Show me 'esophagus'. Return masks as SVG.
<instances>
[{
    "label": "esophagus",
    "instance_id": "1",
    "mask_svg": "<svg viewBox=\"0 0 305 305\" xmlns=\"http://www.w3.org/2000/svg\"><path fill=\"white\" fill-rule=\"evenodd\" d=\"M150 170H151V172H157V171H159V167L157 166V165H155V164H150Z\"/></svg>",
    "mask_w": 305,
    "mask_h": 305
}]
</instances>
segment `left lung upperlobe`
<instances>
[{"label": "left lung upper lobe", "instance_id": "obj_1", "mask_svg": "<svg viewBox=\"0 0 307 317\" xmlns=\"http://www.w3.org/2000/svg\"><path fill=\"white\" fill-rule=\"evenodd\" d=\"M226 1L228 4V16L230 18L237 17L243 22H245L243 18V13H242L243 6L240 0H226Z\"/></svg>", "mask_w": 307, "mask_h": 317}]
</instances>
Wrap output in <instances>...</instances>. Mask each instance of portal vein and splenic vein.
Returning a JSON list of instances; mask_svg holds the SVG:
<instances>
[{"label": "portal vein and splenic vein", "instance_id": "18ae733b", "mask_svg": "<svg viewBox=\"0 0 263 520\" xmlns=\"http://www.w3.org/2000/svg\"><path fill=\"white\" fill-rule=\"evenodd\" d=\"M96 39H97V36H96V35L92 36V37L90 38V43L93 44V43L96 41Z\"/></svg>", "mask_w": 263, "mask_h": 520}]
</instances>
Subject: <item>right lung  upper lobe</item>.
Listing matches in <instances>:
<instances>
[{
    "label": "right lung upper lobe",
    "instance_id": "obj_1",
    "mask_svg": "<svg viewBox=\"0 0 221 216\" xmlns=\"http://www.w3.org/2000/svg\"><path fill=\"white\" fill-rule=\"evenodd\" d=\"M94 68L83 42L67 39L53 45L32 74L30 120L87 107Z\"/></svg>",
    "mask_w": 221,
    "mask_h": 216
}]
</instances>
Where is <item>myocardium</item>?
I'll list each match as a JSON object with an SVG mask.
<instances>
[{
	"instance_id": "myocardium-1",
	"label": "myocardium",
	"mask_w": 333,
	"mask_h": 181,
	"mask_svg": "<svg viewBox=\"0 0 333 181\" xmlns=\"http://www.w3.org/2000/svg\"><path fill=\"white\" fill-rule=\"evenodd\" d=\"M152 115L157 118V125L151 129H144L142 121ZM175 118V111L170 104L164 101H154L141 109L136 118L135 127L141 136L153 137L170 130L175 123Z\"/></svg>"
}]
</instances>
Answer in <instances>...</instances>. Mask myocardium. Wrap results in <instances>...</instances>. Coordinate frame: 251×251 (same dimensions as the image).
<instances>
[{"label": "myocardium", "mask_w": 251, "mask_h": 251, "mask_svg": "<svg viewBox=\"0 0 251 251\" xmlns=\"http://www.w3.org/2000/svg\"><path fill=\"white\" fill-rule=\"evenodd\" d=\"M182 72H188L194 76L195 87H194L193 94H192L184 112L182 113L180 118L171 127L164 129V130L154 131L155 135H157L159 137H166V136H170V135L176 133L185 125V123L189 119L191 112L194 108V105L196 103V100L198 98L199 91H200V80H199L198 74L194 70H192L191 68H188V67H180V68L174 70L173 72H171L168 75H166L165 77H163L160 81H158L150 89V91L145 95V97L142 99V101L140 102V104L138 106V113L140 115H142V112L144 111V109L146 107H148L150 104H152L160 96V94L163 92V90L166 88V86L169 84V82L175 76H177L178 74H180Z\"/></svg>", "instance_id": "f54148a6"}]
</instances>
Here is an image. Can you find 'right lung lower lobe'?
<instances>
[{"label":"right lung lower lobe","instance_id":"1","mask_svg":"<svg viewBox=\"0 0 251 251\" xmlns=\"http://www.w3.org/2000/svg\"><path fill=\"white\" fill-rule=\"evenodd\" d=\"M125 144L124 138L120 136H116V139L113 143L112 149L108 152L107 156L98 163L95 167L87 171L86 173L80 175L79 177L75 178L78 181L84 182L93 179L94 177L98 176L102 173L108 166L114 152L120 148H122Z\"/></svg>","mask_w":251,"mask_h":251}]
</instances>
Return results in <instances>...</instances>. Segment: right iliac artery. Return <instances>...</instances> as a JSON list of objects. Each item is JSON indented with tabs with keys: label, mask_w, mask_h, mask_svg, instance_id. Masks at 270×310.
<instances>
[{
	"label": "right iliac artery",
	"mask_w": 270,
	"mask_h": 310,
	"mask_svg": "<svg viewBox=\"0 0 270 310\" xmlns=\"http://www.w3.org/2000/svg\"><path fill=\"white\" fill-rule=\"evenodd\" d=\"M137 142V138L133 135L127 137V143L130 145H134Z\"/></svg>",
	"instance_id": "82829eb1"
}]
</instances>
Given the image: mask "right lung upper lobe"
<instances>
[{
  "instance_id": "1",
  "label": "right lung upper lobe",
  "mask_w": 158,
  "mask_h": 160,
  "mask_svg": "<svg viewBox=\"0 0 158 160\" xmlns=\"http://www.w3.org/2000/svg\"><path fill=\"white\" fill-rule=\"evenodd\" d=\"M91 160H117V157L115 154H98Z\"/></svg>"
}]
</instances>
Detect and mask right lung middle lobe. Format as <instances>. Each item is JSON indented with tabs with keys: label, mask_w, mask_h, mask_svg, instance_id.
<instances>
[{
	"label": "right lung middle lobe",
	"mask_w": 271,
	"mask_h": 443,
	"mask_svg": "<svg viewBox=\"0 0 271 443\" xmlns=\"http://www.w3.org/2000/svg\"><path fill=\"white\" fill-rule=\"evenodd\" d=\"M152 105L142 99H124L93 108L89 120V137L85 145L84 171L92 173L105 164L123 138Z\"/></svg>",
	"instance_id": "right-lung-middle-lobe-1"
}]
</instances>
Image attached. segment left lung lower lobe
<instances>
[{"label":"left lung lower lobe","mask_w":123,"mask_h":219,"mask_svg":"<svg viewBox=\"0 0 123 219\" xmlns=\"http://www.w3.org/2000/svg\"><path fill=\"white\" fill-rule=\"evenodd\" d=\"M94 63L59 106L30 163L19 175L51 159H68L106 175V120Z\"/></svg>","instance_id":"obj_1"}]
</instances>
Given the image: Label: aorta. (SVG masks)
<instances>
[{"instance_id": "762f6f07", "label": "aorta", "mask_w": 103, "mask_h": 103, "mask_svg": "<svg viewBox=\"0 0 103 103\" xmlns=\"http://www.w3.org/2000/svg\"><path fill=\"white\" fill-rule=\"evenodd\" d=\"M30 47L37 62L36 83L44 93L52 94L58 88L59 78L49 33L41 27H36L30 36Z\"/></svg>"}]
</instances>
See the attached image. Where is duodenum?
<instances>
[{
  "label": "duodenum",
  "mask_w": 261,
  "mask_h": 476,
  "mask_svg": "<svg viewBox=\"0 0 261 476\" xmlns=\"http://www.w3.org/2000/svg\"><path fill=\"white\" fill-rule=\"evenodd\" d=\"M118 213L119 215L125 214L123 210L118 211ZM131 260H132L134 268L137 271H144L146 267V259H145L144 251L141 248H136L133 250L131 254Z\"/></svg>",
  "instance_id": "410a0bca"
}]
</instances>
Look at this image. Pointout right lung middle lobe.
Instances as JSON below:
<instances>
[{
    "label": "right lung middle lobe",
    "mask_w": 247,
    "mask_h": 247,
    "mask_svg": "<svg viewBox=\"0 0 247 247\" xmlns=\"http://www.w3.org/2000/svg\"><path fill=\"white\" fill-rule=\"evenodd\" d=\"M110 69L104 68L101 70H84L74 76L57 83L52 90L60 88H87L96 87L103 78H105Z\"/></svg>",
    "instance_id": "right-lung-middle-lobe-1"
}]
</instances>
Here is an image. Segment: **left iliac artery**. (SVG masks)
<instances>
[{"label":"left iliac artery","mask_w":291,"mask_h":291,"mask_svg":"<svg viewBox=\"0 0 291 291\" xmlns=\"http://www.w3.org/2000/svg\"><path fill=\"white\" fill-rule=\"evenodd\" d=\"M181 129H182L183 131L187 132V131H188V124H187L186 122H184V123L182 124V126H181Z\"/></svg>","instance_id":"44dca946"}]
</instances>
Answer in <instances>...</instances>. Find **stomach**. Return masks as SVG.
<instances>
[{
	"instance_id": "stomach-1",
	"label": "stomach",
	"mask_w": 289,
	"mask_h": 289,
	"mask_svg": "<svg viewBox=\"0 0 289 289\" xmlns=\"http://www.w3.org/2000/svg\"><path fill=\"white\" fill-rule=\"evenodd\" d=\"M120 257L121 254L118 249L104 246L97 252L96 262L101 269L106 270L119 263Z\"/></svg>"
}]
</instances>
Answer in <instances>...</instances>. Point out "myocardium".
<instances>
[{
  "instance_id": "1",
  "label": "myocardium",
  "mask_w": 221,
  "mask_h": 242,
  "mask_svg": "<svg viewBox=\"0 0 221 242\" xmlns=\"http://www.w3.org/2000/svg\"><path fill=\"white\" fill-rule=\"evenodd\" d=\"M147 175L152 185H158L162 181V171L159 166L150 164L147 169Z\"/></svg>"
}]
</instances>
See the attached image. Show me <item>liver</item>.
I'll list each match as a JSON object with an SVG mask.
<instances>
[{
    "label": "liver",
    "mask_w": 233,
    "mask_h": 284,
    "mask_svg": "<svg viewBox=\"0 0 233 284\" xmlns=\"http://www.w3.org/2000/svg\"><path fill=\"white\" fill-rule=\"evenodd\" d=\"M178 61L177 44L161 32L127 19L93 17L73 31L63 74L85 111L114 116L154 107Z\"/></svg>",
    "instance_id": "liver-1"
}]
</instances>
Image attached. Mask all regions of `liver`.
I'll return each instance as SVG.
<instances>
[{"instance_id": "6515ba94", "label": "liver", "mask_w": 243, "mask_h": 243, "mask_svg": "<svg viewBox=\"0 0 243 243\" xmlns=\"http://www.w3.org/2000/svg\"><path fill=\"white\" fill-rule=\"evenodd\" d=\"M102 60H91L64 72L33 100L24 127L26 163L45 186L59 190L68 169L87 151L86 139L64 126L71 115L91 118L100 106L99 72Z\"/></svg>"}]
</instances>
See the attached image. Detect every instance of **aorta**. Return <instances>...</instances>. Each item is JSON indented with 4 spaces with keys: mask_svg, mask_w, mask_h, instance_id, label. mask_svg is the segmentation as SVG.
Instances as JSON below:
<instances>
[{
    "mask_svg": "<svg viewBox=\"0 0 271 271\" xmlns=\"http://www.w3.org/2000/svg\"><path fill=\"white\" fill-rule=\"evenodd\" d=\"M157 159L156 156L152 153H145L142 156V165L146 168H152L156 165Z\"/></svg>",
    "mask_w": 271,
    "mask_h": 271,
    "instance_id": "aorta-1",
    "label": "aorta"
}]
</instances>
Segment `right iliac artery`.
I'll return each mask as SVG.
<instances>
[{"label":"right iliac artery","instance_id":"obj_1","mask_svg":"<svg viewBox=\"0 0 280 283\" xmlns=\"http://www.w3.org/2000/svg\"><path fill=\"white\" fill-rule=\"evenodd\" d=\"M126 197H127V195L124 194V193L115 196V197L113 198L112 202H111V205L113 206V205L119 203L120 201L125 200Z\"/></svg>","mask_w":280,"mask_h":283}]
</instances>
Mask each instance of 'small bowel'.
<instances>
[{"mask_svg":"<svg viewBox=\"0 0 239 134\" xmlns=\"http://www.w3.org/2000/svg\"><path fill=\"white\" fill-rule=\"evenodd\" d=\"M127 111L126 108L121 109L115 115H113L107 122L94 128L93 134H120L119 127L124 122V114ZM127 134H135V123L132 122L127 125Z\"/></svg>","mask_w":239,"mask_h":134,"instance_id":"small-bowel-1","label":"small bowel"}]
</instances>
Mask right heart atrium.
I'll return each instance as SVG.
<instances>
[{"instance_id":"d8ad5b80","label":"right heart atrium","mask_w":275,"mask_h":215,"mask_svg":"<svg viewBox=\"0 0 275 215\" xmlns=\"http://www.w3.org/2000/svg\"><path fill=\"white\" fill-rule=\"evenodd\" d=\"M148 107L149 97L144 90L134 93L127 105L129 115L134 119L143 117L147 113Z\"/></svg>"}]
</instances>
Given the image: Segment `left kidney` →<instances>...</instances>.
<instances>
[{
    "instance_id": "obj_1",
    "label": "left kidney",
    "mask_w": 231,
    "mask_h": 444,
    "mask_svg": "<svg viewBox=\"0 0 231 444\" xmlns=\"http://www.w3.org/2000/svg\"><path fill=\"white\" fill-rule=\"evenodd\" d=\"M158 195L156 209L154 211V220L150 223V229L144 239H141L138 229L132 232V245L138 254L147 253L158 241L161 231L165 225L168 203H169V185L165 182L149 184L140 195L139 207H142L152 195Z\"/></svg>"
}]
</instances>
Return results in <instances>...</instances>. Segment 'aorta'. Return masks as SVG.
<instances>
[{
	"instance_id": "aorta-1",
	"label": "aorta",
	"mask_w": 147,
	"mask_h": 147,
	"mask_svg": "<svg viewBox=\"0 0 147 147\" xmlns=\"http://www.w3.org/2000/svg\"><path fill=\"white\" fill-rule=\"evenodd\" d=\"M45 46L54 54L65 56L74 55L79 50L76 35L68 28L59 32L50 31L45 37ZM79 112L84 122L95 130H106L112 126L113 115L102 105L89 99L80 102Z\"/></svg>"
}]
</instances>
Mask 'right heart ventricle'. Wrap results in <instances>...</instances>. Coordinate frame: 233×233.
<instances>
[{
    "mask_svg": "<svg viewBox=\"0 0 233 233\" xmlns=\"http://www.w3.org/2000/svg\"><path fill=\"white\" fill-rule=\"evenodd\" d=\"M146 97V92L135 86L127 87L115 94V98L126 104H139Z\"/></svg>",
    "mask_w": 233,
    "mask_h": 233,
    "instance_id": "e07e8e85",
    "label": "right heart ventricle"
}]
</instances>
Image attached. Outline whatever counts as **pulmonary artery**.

━━━━━━━━━━━━━━━━━━━━━━━━━━━━━━

**Given problem:**
Rewrite the listing from the line containing "Mask 'right heart" through the end of the listing, swapping "pulmonary artery" for "inferior vena cava" and leaving everything else unchanged.

**Exercise output:**
Mask 'right heart ventricle'. Wrap results in <instances>...</instances>. Coordinate frame: 233×233.
<instances>
[{
    "mask_svg": "<svg viewBox=\"0 0 233 233\" xmlns=\"http://www.w3.org/2000/svg\"><path fill=\"white\" fill-rule=\"evenodd\" d=\"M146 97V92L135 86L127 87L115 94V98L126 104H139Z\"/></svg>",
    "mask_w": 233,
    "mask_h": 233,
    "instance_id": "e07e8e85",
    "label": "right heart ventricle"
}]
</instances>
Image attached. Outline whatever counts as **inferior vena cava**.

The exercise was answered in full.